On the Dying Art of Letter Writing

Not so long ago, the only real way of communicating with people who were far away was to send them letters. This practice of letter writing had been around for a very very long time. The earliest civilizations with writing (so that would be the Sumerians and their cuneiform tablets) sent what was their equivalent of letters to people that were too distant to talk to. Granted at that period of time the only persons who did that were the super elite who had the power to send messengers back and forth. For a long time this practice continued. Almost all civilizations had some form of letter writing. The Chinese wrote on scrolls, the Europeans wrote on vellum. They were probably only for important matters and not like the fairly recent practice of writing to keep in touch personally with another individual.

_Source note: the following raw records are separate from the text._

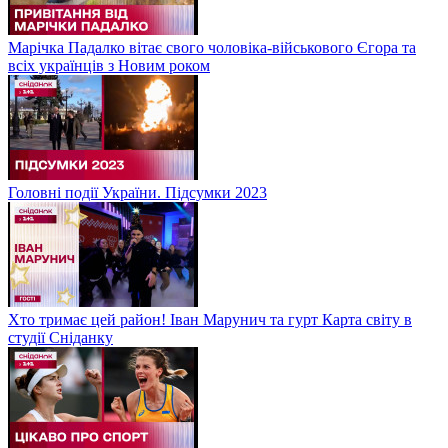
Марічка Падалко вітає свого чоловіка-військового Єгора та
всіх українців з Новим роком
Головні події України. Підсумки 2023
Хто тримає цей район! Іван Марунич та гурт Карта світу в
студії Сніданку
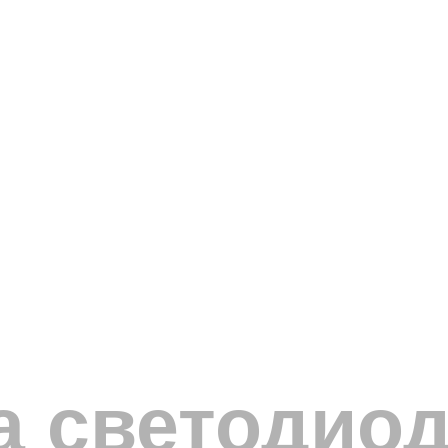
а светодио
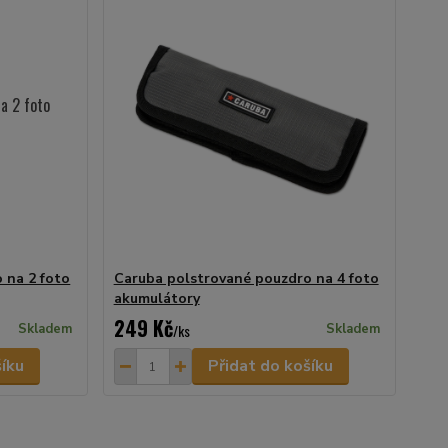
 na 2 foto
Caruba polstrované pouzdro na 4 foto
akumulátory
249 Kč
Skladem
/
ks
Skladem
šíku
Přidat do košíku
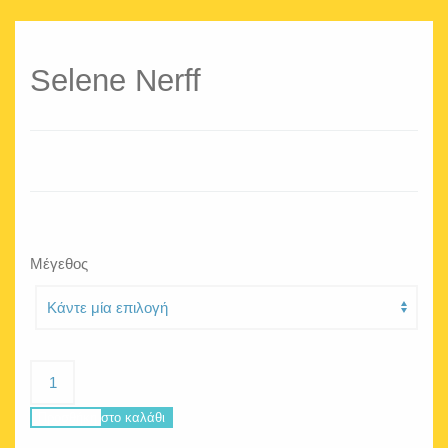
Selene Nerff
Μέγεθος
Selene
Nerff
ποσότητα
Προσθήκη στο καλάθι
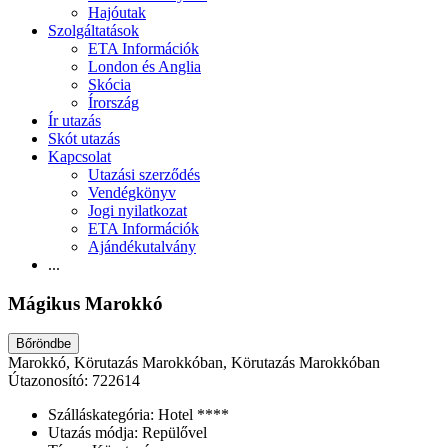
Hajóutak
Szolgáltatások
ETA Információk
London és Anglia
Skócia
Írország
Ír utazás
Skót utazás
Kapcsolat
Utazási szerződés
Vendégkönyv
Jogi nyilatkozat
ETA Információk
Ajándékutalvány
...
Mágikus Marokkó
Bőröndbe
Marokkó, Körutazás Marokkóban, Körutazás Marokkóban
Útazonosító: 722614
Szálláskategória:
Hotel ****
Utazás módja:
Repülővel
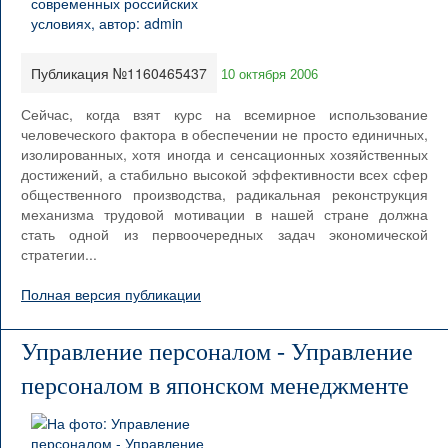
Публикация №1160465437
10 октября 2006
Сейчас, когда взят курс на всемирное использование
человеческого фактора в обеспечении не просто единичных,
изолированных, хотя иногда и сенсационных хозяйственных
достижений, а стабильно высокой эффективности всех сфер
общественного производства, радикальная реконструкция
механизма трудовой мотивации в нашей стране должна
стать одной из первоочередных задач экономической
стратегии...
Полная версия публикации
Управление персоналом - Управление
персоналом в японском менеджменте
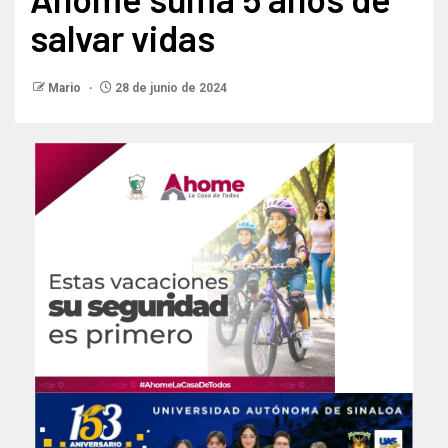
salvar vidas
Mario
28 de junio de 2024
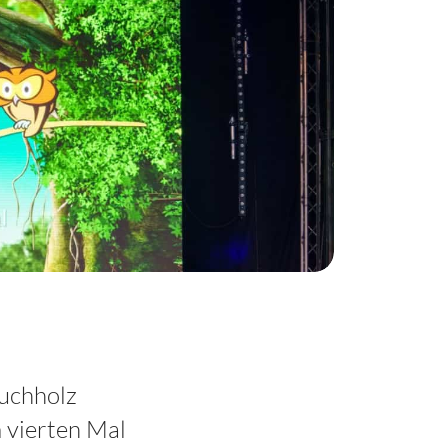
Buchholz
 vierten Mal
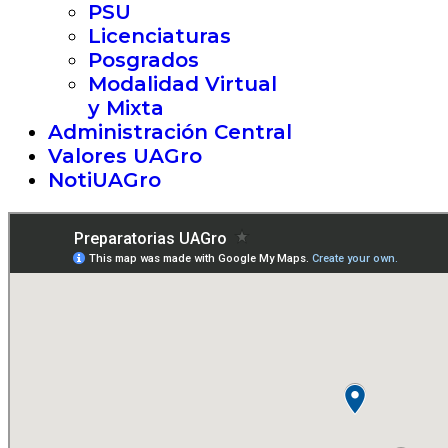
PSU
Licenciaturas
Posgrados
Modalidad Virtual
y Mixta
Administración Central
Valores UAGro
NotiUAGro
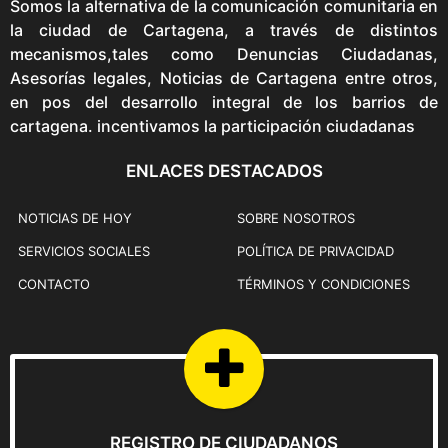
a
Somos la alternativa de la comunicación comunitaria en
:
s
la ciudad de Cartagena, a través de distintos
$
:
mecanismos,tales como Denuncias Ciudadanas,
1
$
Asesorías legales, Noticias de Cartagena entre otros,
7
1
en pos del desarrollo integral de los barrios de
9
9
cartagena. incentivamos la participación ciudadanas
,
9
9
ENLACES DESTACADOS
,
0
9
0
0
NOTICIAS DE HOY
SOBRE NOSOTROS
.
0
SERVICIOS SOCIALES
POLÍTICA DE PRIVACIDAD
.
CONTACTO
TÉRMINOS Y CONDICIONES
REGISTRO DE CIUDADANOS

Letter writing started becoming more formalized and popular in the 1700s amongst the upper classes and over time it percolated downwards through the classes. As it's popularity grew so did the efficiency of the delivery system. Our modern postal system is incredibly complicated. Just pause for a moment and think about how organized a system is that can get a physical object from point A in Windsor to point B in Paris in less then a week! I think the first World War really helped the popularity of letter writing because for many it was the only way that people could communicate over large distances as was often the case.
But enough about the history of the art of letter writing and onto why I believe it should be kept alive. Letters are personal. You have to physically sit down and write it out by hand (or typewriter more recently). For this process to occur you have to put a lot of effort into the letter. You must choose your words carefully and be mindful of the limited space that you have to express whatever needs expressing. Maybe it's not as "real" or "personal" because you don't get the raw thoughts of somebody. Rather in a letter you get a more refined version which depending on the situation can be good or bad. The letter can be hand written, further increasing the personal effort put into the letter. Holding the letter you know that whoever wrote it placed each and everyone of those lines with their own hands onto that page.
After the letter is written you have to place it in an envelope and purchase postage (this also helps to refine the content of the letter. The fact that it isn't free.) and then place it in the nearest mailbox, which isn't always nearby.
The whole process involved in letter writing forces it to be very refined and very concentrated; there is no room for anything overly false.
This fact combined with the physical and very real existence of the letter makes it really very personal. You can't hold an email or a phone conversation or even a real conversation in your hand. You can't re-read it over and over again. You can't carry it with you. You can't show it to people or frame it.
I think we've lost a lot of this closeness in our modern electronic world. Emails take no effort to send off. Just tap tap tap, click and it's arrived. You don't really have to think about it, you just send it when it's convenient. Instant messaging even less so. Just type and enter and you get an instant reply. Even with a phone conversation you don't get as personal as a letter (in my humble opinion). Sure it's like conversing with some next to you, but you don't have to be concentratedly personal. I am aware of how ironic the fact that this is a blog post is. But in some ways this is closer to letter writing then email.
Maybe this is me being very romantic about the ideal letter. I admit that letters don't have to be super personal. In fact a lot of the time it can be very fake. How is the weather there? Has the new fall line arrived yet? Those aren't personal, but letters hold the potential to be uber personal. I'm looking at what each of our forms of communications has the potential to be. An email no matter how much more convenient it is can never be as personal as a hand written letter. If one really tried I suppose it could be done, but it wouldn't be hand written.
Letters can't replace real contact with a person I don't think. A letter can never hug you when you are sad , or celebrate when you are joyous. But when being close to someone is impossible, a letter is as personal as it gets. Maybe video recordings will get change all of that. Seeing and hearing someone is a lot more personal, but letters have had a long time to mature and evovle into what it is today.
So I would leave you with a suggestion today. Send someone a letter. Maybe a grandparent who knows and misses the days of old when people wrote to each other. Perhaps to a friend who has yet to discover the marvels of letters. Maybe even to someone who will never read it because they aren't to read it anymore. All that matters is you put yourself onto the written page, and make it personal.